# [PROBLEM DETAILS]
Render the material from the line containing "Document page, 1241x1754 pixels." through the line containing "List each element's" as a Markdown table with the columns Row and Line text. Number each row and leave out any blank lines.

** Begin PROVIDED DATA **

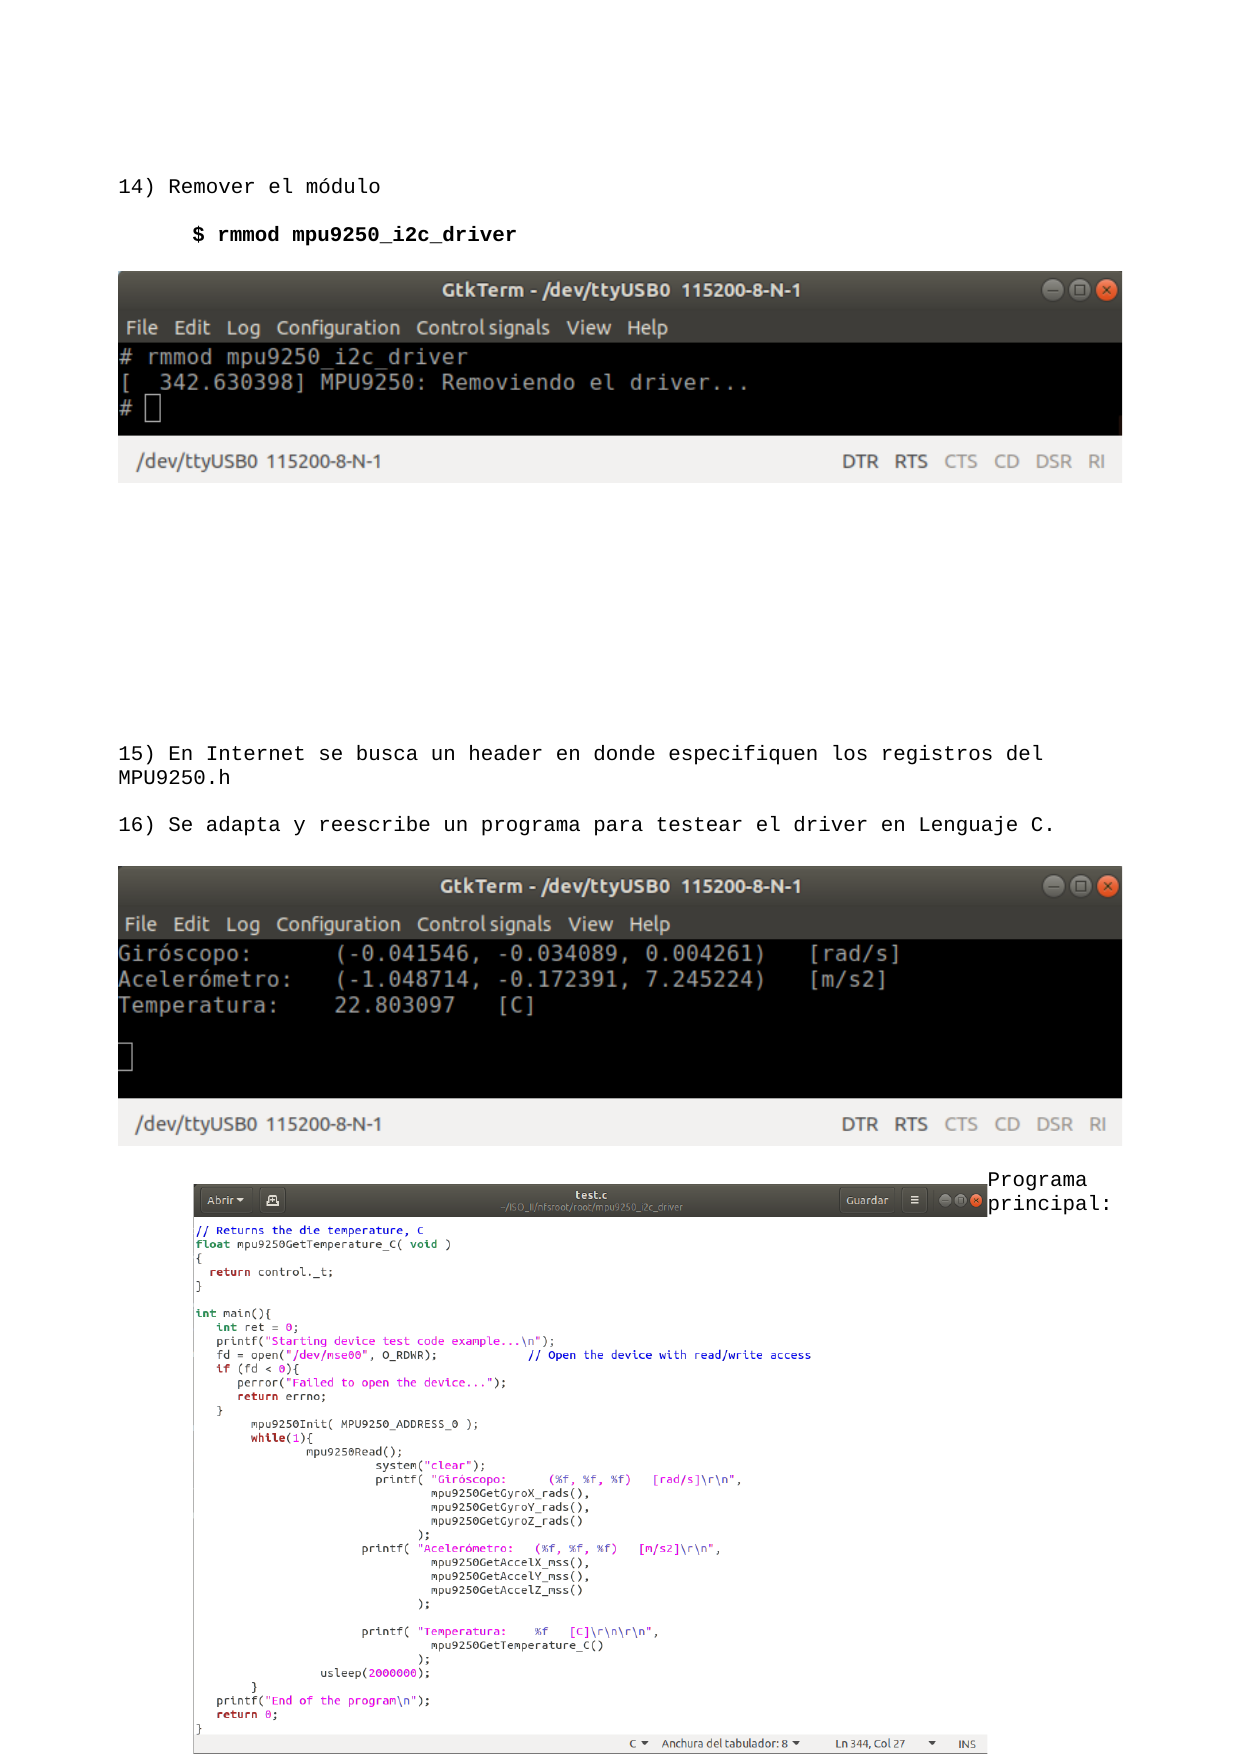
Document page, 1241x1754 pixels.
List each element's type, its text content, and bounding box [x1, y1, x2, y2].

** End PROVIDED DATA **
** Begin PROVIDED DATA **

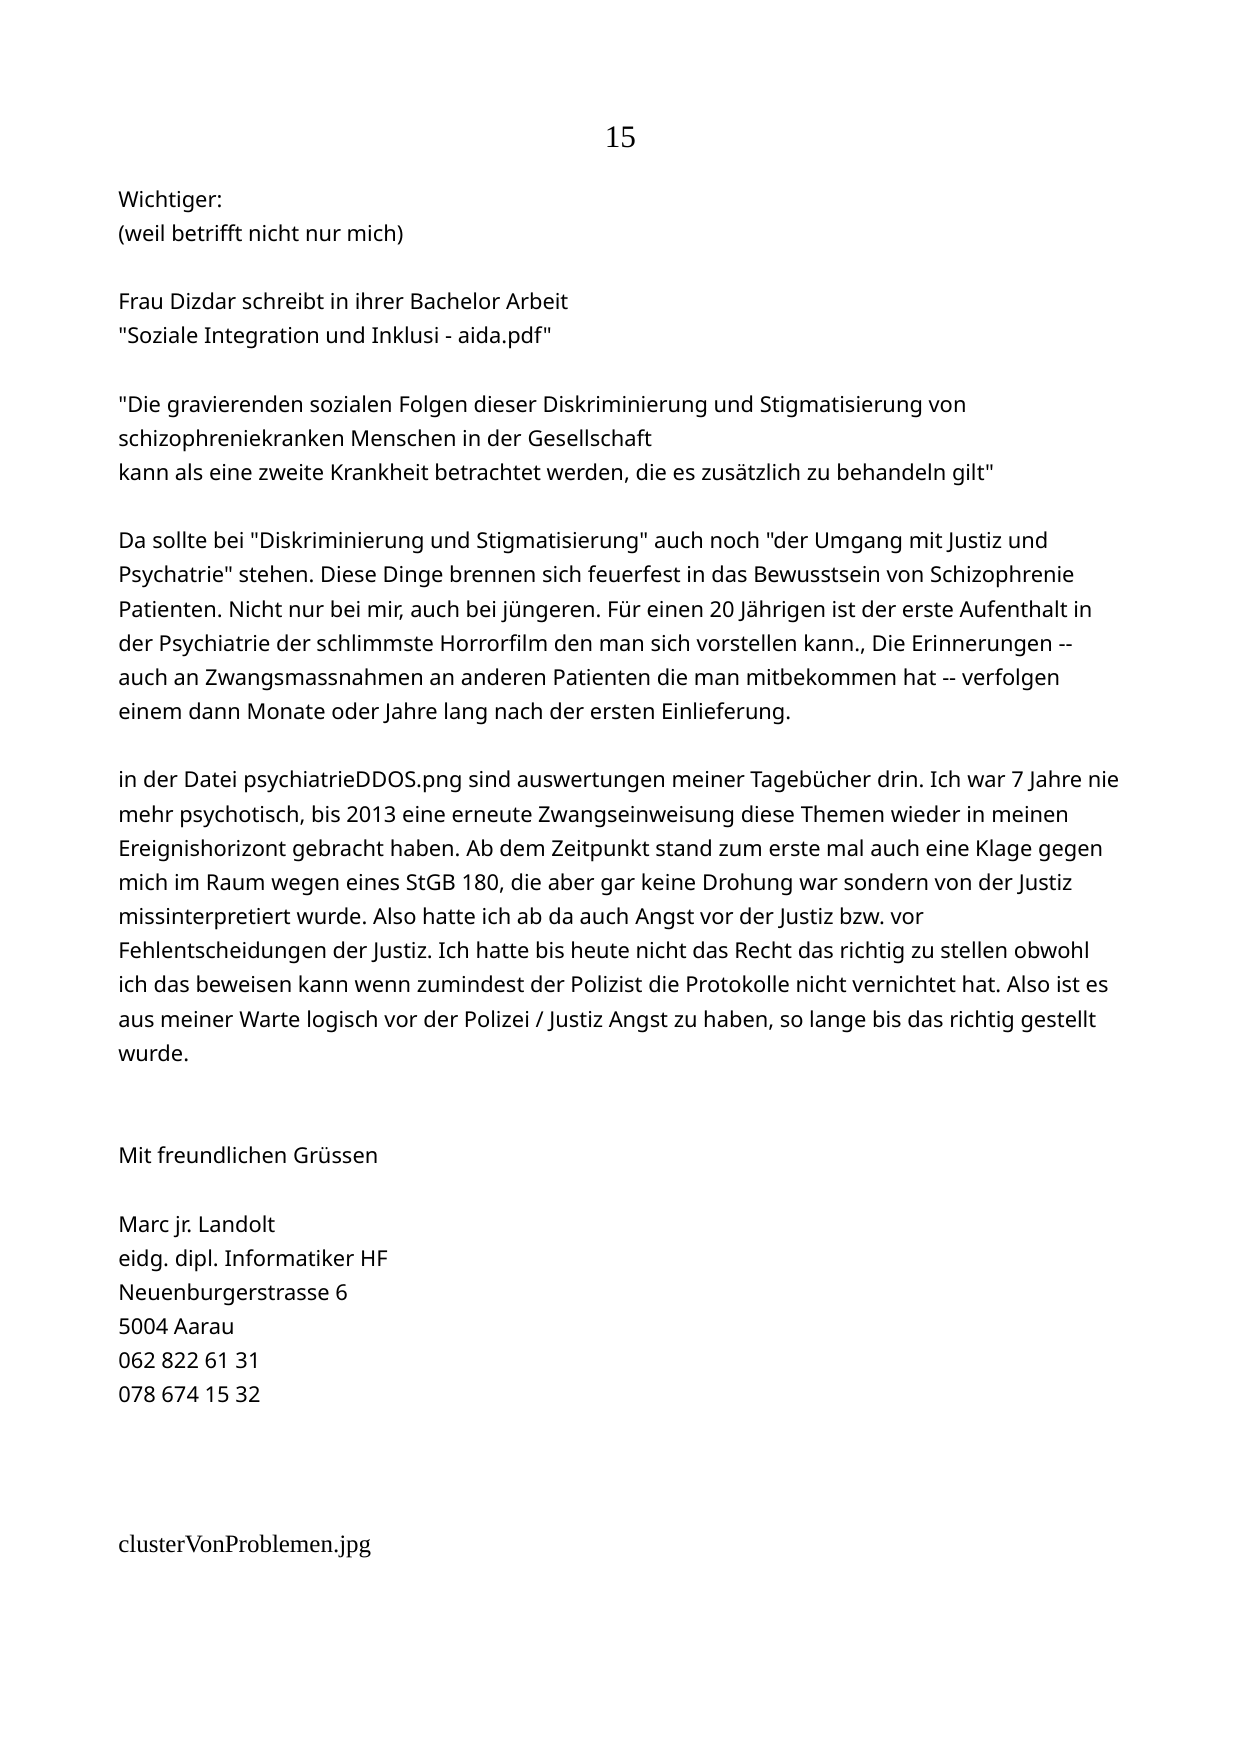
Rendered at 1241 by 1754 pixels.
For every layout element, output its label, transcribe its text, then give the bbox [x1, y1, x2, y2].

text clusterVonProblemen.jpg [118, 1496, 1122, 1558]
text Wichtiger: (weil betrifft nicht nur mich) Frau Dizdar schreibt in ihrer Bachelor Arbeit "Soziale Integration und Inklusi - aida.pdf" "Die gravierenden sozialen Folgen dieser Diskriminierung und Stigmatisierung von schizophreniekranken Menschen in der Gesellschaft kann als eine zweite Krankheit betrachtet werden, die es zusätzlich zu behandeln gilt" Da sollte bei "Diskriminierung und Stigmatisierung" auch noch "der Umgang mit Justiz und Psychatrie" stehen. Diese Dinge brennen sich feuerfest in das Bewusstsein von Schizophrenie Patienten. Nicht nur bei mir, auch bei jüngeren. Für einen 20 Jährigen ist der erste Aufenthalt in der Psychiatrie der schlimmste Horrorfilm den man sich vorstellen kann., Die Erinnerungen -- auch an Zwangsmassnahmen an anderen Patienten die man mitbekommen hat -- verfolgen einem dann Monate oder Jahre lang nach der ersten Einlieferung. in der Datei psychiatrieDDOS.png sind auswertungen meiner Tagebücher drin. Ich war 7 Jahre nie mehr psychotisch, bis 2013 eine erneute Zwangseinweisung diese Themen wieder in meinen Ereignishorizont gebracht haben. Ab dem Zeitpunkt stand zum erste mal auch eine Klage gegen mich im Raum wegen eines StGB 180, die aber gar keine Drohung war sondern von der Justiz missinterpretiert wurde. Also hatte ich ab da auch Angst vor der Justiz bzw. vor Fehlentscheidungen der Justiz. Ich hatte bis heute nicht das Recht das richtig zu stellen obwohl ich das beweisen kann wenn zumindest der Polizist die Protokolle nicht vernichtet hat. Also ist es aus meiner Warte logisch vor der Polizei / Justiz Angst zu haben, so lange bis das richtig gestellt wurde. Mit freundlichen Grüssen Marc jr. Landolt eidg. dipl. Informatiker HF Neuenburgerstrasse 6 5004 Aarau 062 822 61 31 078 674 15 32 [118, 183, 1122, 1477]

** End PROVIDED DATA **
** Begin PROVIDED DATA **

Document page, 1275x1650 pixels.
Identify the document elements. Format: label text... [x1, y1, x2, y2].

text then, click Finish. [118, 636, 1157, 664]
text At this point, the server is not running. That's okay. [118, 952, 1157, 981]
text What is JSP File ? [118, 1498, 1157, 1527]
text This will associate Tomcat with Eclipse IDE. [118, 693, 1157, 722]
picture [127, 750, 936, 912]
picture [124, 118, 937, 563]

** End PROVIDED DATA **

# [RESPONSE TO THIS TASK]
| Row | Line text |
|---|---|
| 1 | Document page, 1241x1754 pixels. |
| 2 | List each element's type, its text content, and bounding box [x1, y1, x2, y2]. |